Provided data:

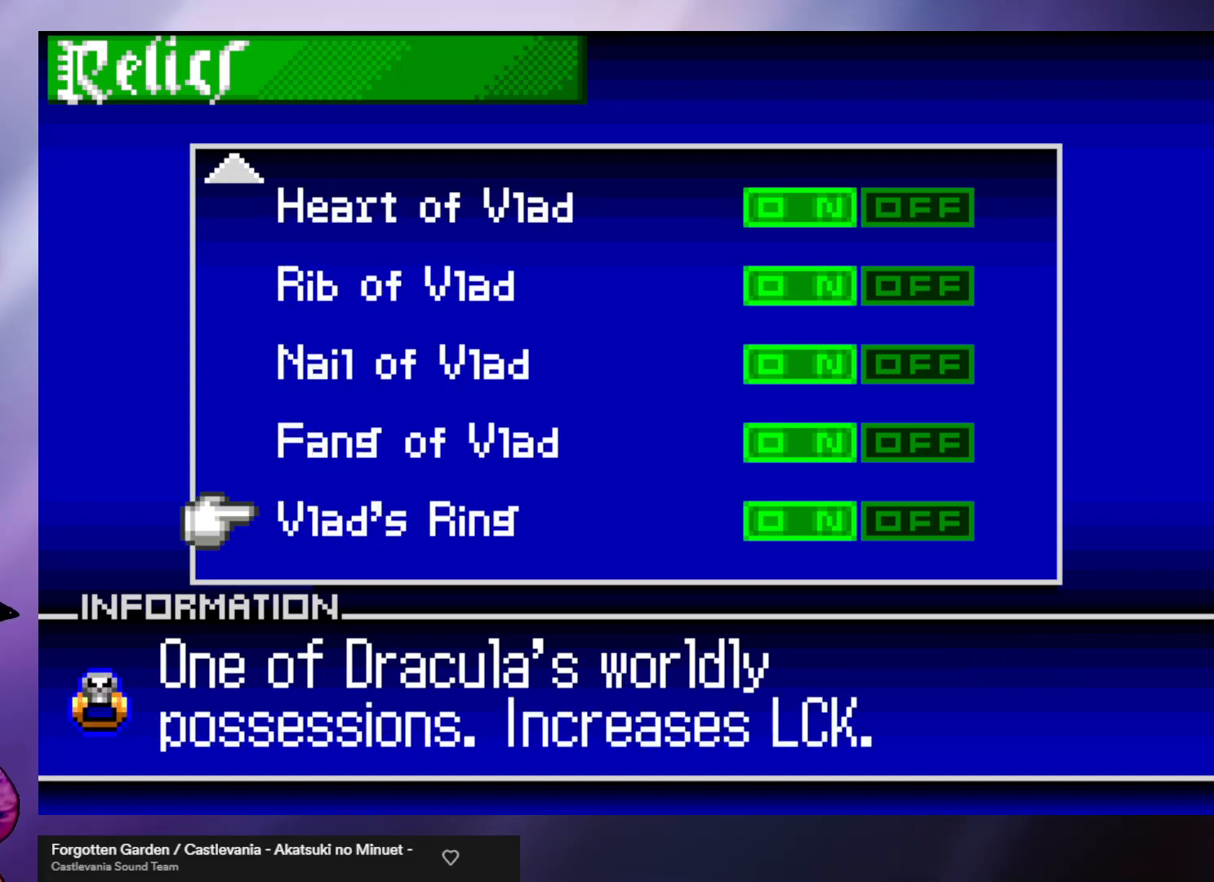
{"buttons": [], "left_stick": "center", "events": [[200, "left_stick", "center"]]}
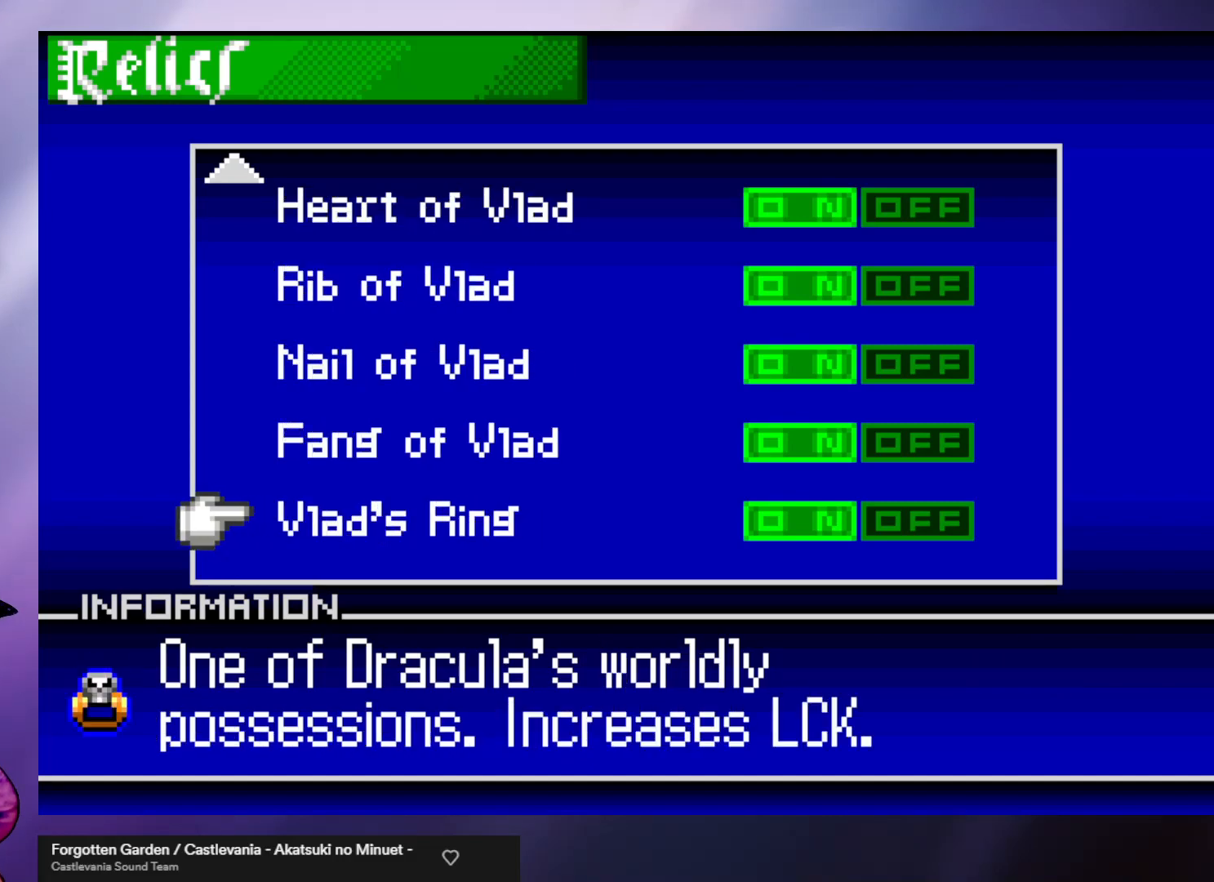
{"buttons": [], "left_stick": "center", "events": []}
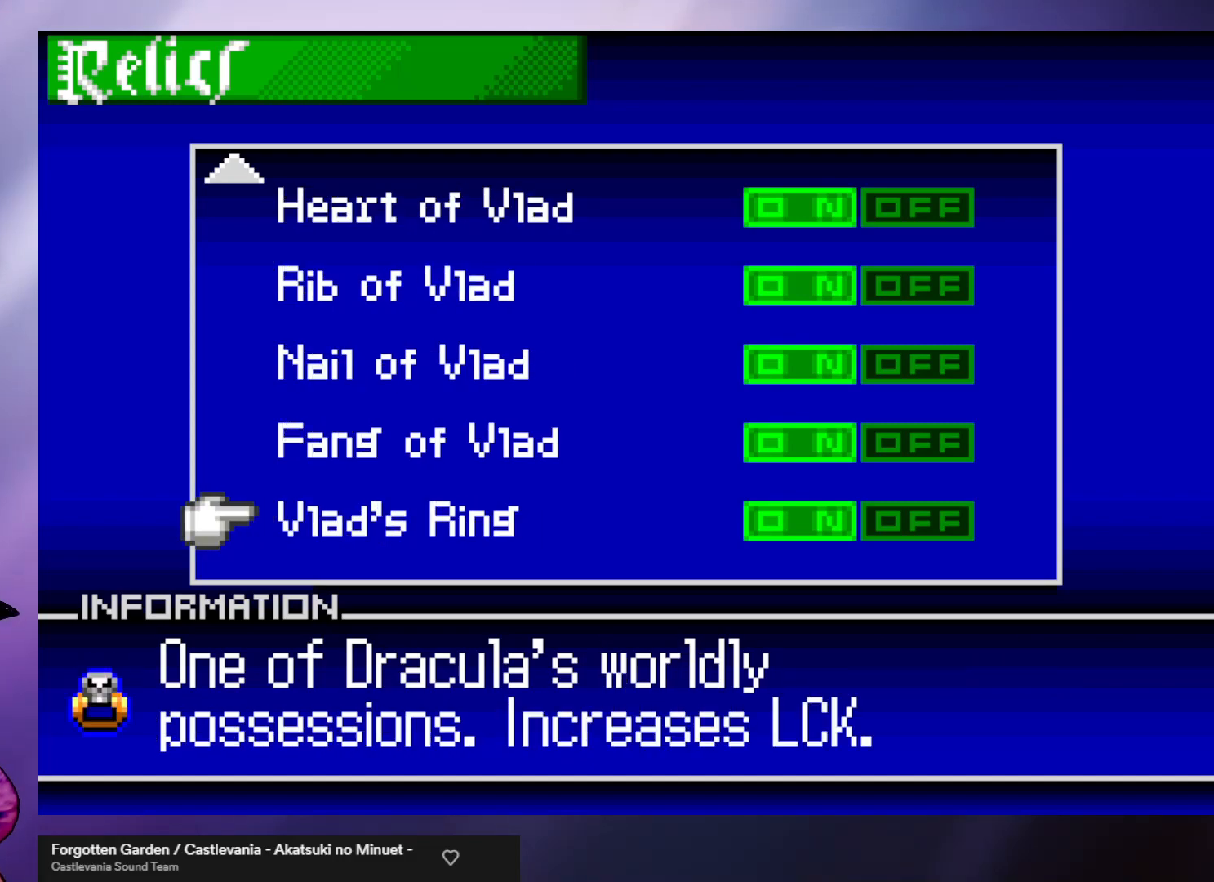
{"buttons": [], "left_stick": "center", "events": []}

Exercise goal: Repeat the material exactly. Any picture in it should be dropped.

Finished task:
{"buttons": [], "left_stick": "center", "events": [[200, "left_stick", "center"]]}
{"buttons": [], "left_stick": "center", "events": []}
{"buttons": [], "left_stick": "center", "events": []}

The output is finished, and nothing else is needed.